Historien français et rabbin vivant en Israël, Alain Michel est l’auteur de Vichy et la Shoah, enquête sur le paradoxe français, dont les idées sont largement reprises par Éric Zemmour. Il plaide pour que s’ouvre un « débat historique » sur la question, jugeant que le l’historiographie de la Shoah est figée en France.
Éric Zemmour reprend vos idées au service d’un ouvrage très politique et idéologique – Le Suicide français. N’est-ce pas gênant pour l’historien que vous êtes ?
Je ne suis pas responsable de l’utilisation que l’on fait de ce que j’avance, à partir du moment où l’on ne déforme pas ce que j’écris.
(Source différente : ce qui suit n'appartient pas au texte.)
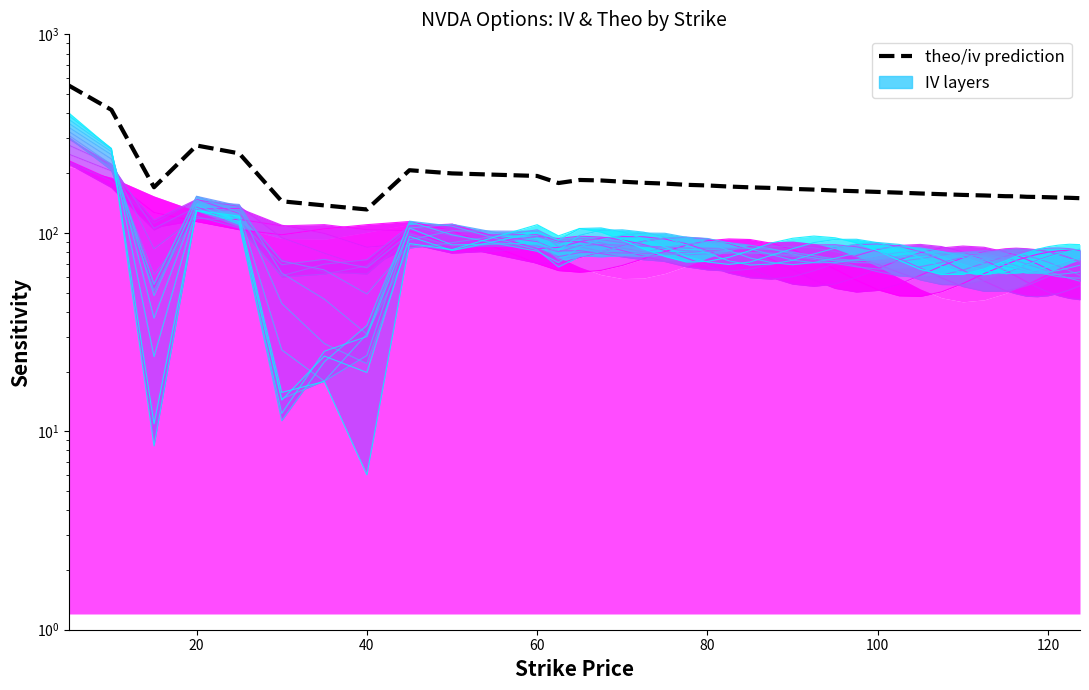

What is the minimum value shown in the chart?

131.1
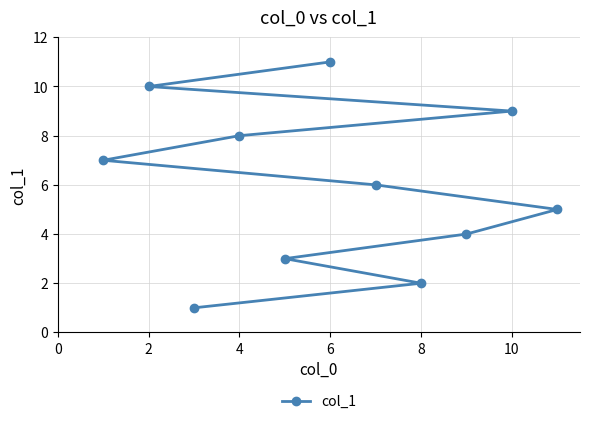

The value at 4 is 8. True or false?

True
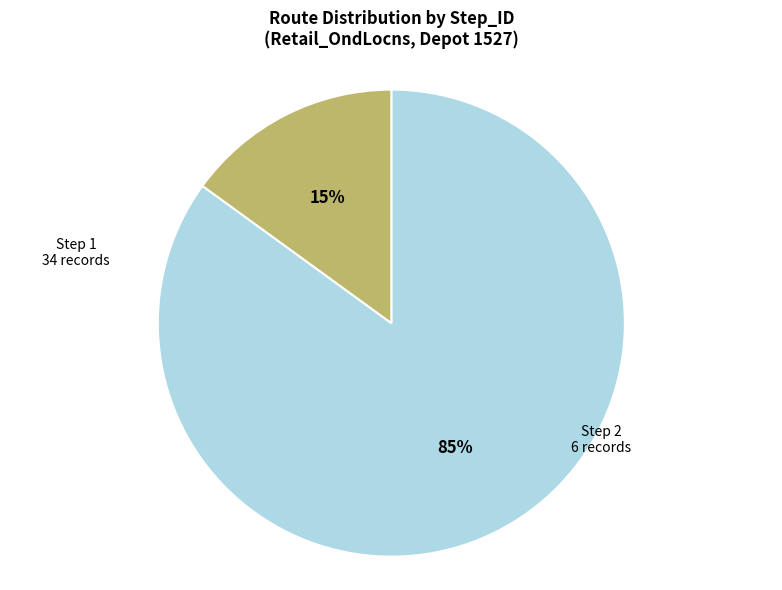

To the nearest percent, what is the average slice percentage?

50%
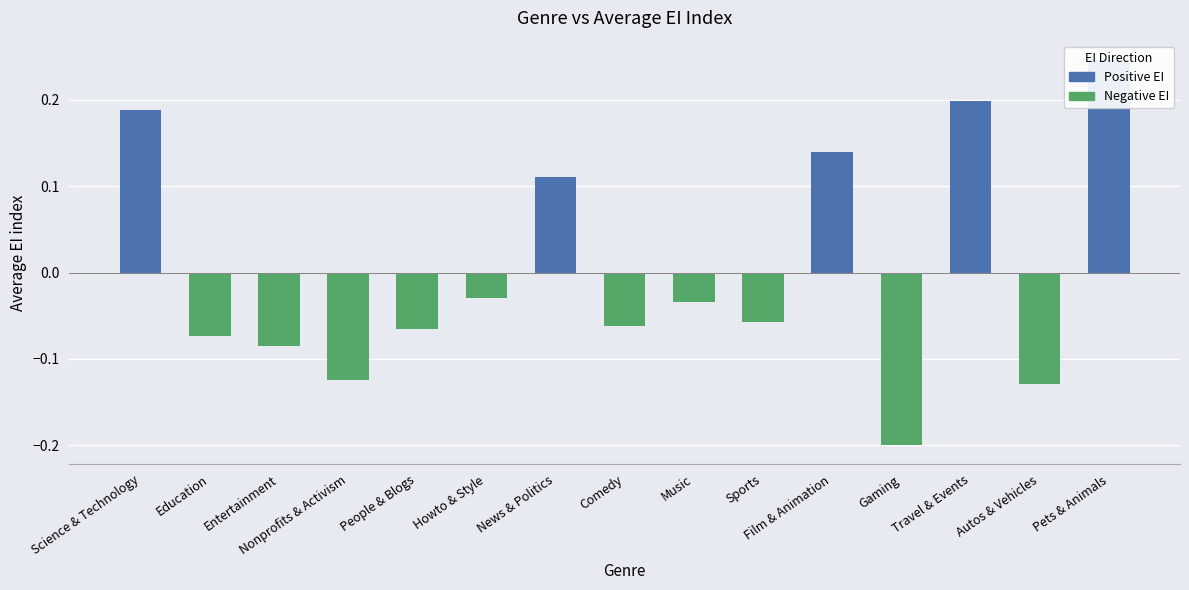

Read the value at Pets & Animals.

0.2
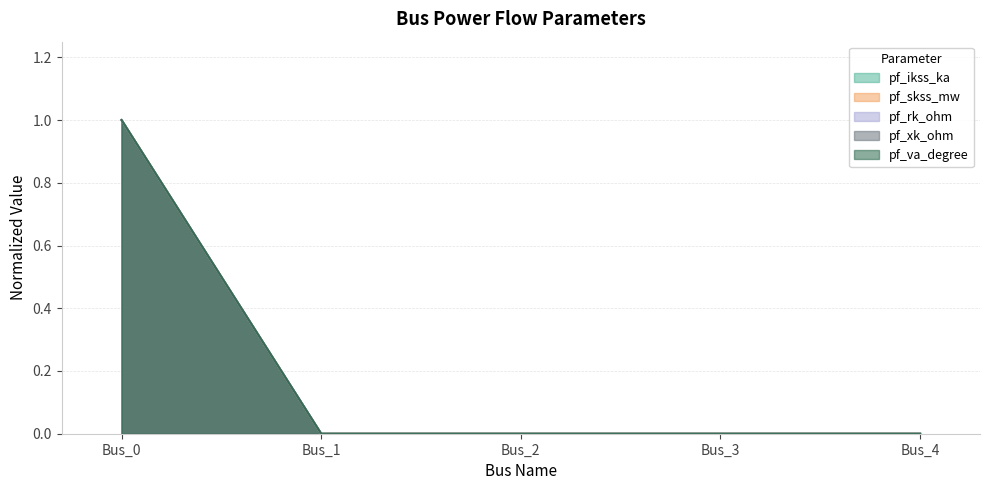

How many lines are shown in the chart?

5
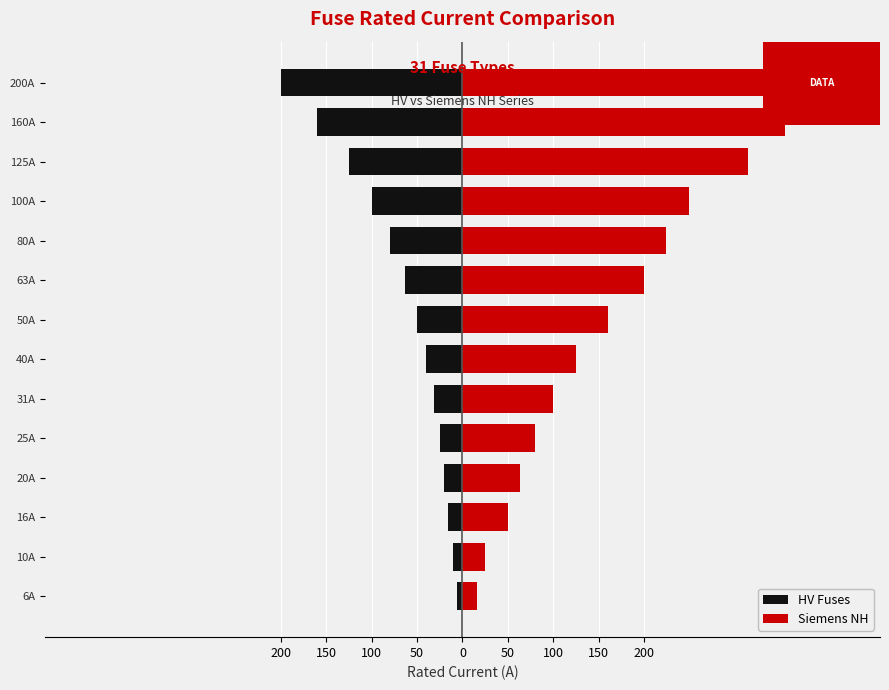

Does the chart contain any negative values?

Yes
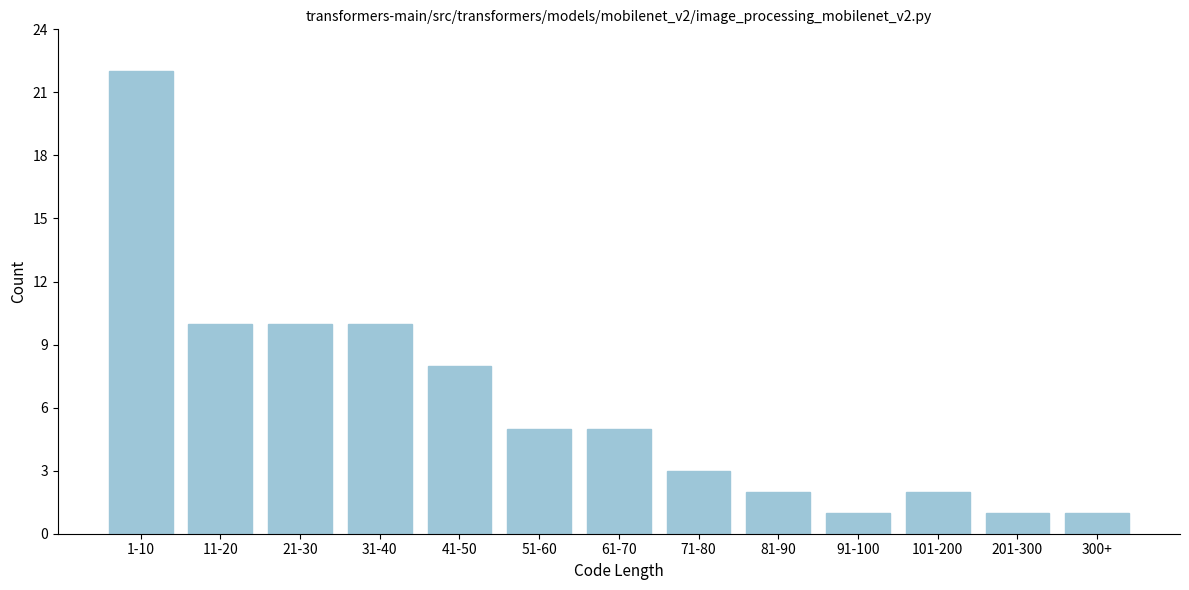

Reading left to right, extract all data points from this chart.

22	10	10	10	8	5	5	3	2	1	2	1	1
Le livre d’Éric Zemmour reprend ses idées, ses approches, et cela ne me concerne pas. Je n’aurais pas fait la présentation de cette manière-là, concernant le chapitre sur la France de Vichy. Zemmour parle comme le polémiste qu’il est. Mais il respecte globalement l’approche qui est faite dans mon livre. Je n’ai pas à censurer quelqu’un en raison de ses idées tant que cela reste globalement dans le consensus démocratique.
Peut-on dire, comme Éric Zemmour, que « Pétain a sauvé 95 % des juifs français » ?
Non, ce n’est pas Pétain mais le gouvernement de Vichy. Cette politique – approuvée par Pétain – a été essentiellement menée par Pierre Laval, secondé par René Bousquet. Pétain était quelqu’un qui avait un vrai fond d’antisémitisme, qui n’existait pas, à mon sens, chez Laval et Bousquet. L’expression de Zemmour est maladroite. Il aurait fallu dire « entre 90 et 92 %», et contrairement à ce qu’affirme Serge Klarsfeld, je ne pense pas que l’on puisse attribuer ces chiffres à la seule action des « Justes parmi les nations », mais principalement à la politique appliquée par le gouvernement de Vichy, qui a freiné l’application de la solution finale en France.
Existe-t-il une doxa paxtonienne (du nom de Robert Paxton, historien américain dont les recherches sur la France de Vichy font référence), comme le répète Éric Zemmour ?
Oui, je pense qu’il a tout à fait raison de ce point de vue-là, malheureusement. Depuis le début des années 1980, il est très difficile d’exprimer des idées sur le plan historique qui vont à contre-sens de la pensée de Paxton. Certains chercheurs ont arrêté de travailler sur le sujet, car le poids de cette doxa les empêchait de travailler librement. C’est un problème sur le plan de la recherche historique. On peut être en désaccord sur ce que j’écris dans mon livre – considérer que la vérité est plus du côté de Paxton ou Klarsfeld – mais le débat historique doit être libre. Il ne l’est pas aujourd’hui en France.